Just days after Wagga MP Dr Joe McGirr delivered a notice of motion to the NSW Parliament, indicating that he will put the safety of greyhound racing back in the spotlight, he has received confirmation that the Wagga track will receive a major upgrade.
Wagga’s greyhound racing facility has been under scrutiny from animal rights advocates this year after the death of a greyhound on the track in May and another serious concussion in June.
In confirming to Region the promise of an upgrade, Dr McGirr acknowledged local engagement in the sport.
“I support the greyhound racing industry, it is valued by the community and provides over 10,000 jobs across the state,” he said.
“However, the welfare of dogs must come first.
“Recently there have been a number of avoidable incidents which is why I have previously written and spoken directly to the Minister for Gambling and Racing, the Hon David Harris and the peak industry body Greyhound Racing NSW.”
Dr McGirr went on to confirm that Greyhound Racing NSW CEO Robert Macaulay had informed him that they are actively planning for a major upgrade “which will include a straight track”.
In the meantime, a second upper inside rail will be installed on the entire circuit in the next two weeks.
The move to straight tracks, rather than circular, is considered a key step forward in protecting greyhounds from injury.
A landmark study into safety in the sport by UTS in 2017 concluded that almost all serious incidents occurred on turns.
“80 per cent of all catastrophic and major injuries were caused by congestion and incidents such as checking, collision and galloping,” the report said.
“using a straight track would eliminate all injuries associated with greyhounds needing to negotiate their way safely around the bend.”

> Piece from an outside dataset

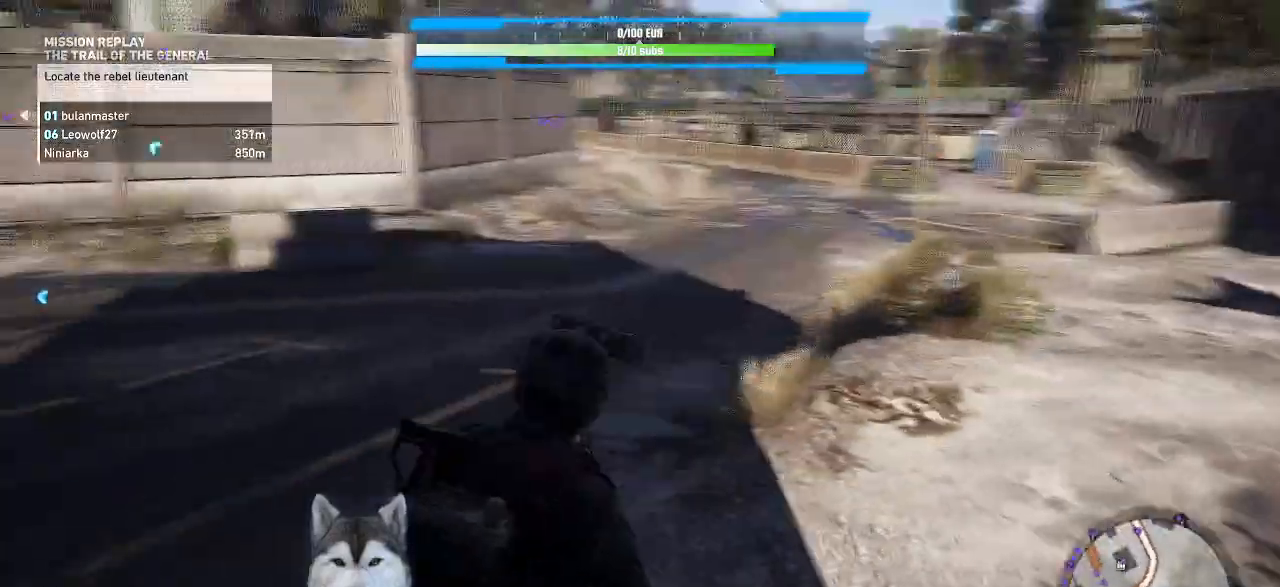
{"keys": ["d", "w"], "mouse": [], "events": []}
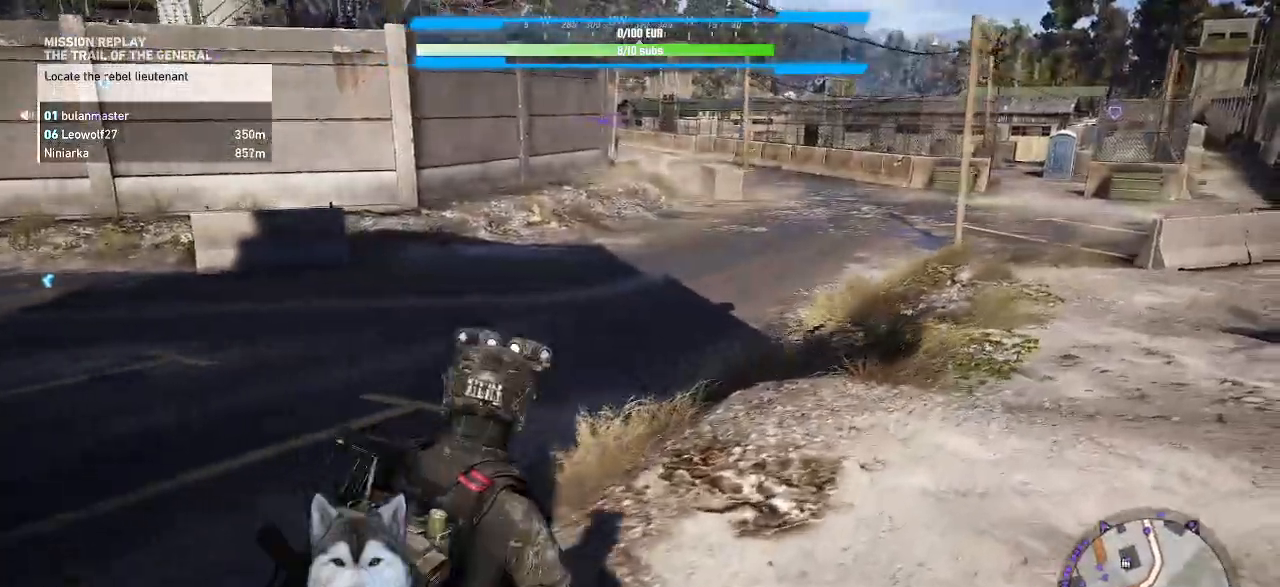
{"keys": ["d", "shift_l", "w"], "mouse": []}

While the industry has been slow to respond, a straight-track facility was installed at Richmond two years ago and GRNSW confirmed that at least another four are in the pipeline.
Richmond GRC President Peter Rodgers opened the new straight track in 2021 and noted that it “ticked all the welfare boxes”.

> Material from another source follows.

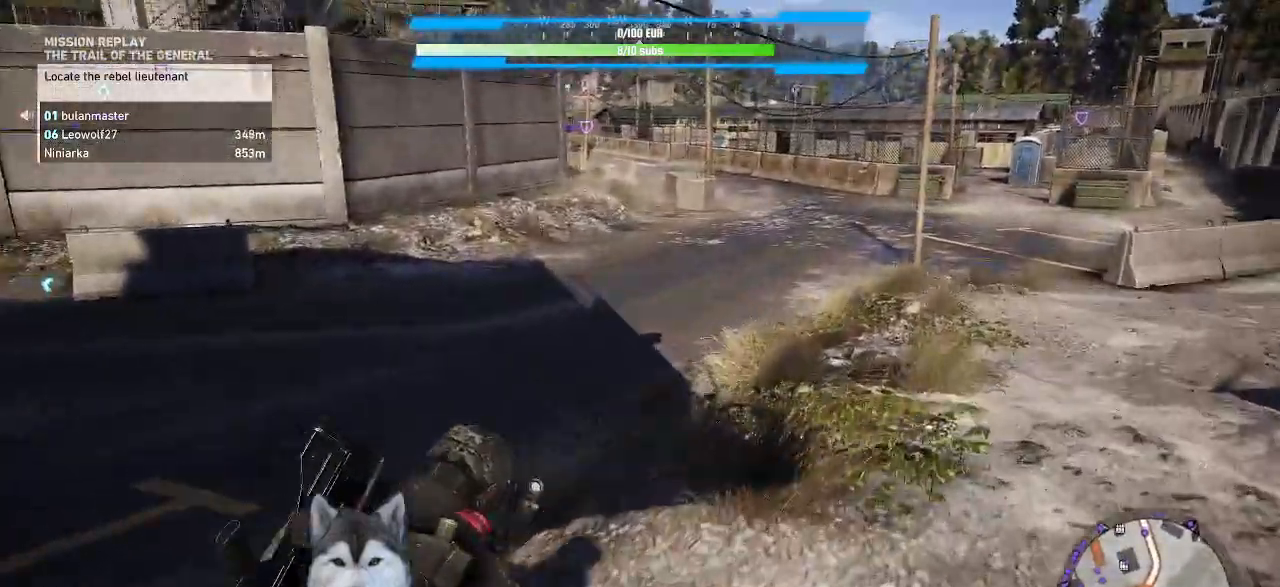
{"keys": ["d", "shift_l", "w"], "mouse": []}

“The pressure on the dogs will be taken off them running up the straight,” he told Greyhound Racing Victoria.
But while the move to a straight track in Wagga and other regional centres is to be applauded, the death toll in the face of record profits, remains high.
For an industry that faced an outright ban under former premier Mike Baird in 2016, greyhound racing has bounced back with record profits and huge sponsorship deals with multi-national betting agencies.
According to GRNSW’s annual report for 2021/22, wagering turnover on NSW greyhound racing events increased to a record $3.1 billion.
From 2018 to 2022, prizemoney in NSW rose by $20 million to more than $46 million and money earned from betting agency fees jumped by more than $44 million to $68.8 million with Greyhound Racing NSW’s overall income almost doubling to $121.5 million.
CEO Robert Macaulay described it as the “strongest financial performance in the organisation’s history”, and asserted that the financial results “have allowed for a full reinvestment in safety, welfare and prizemoney initiatives”.
There can be no doubt that, after facing annihilation, the industry has implemented widespread change and improved safety and animal welfare regulations.
When the NSW government reversed its ban on the sport, the Greyhound Racing Act of 2017 led to the establishment of the Greyhound Welfare & Integrity Commission (GWIC).
According to Macaulay, improvements include “assisted greyhound rehoming increasing by 176 per cent, catastrophic injury rates decreasing by more than half.”
Data shows that the rate of catastrophic injuries (deaths) in NSW has decreased since the number began to be recorded in 2015-16 from 1.6 deaths to 0.5 deaths per 1000 starts.
Deaths measured over “1000 starts” have indeed declined, but by a different measure, deaths per week, the annual body count remains almost unchanged over the past three years with more than one death per week in NSW.
The Coalition for the Protection of Greyhounds calculates that there were 59 track-related deaths in NSW in 2022 and 64 in 2021.
So far in 2023, the rate remains at more than one per week with 29 deaths up to late June, including the deaths of Joyous Treasure in Wagga in May and Whipping Dance and Unchanged Pace on tracks in Broken Hill and Gunnedah this month.
Region has reached out to GRNSW to confirm the proposed upgrades to the Wagga track.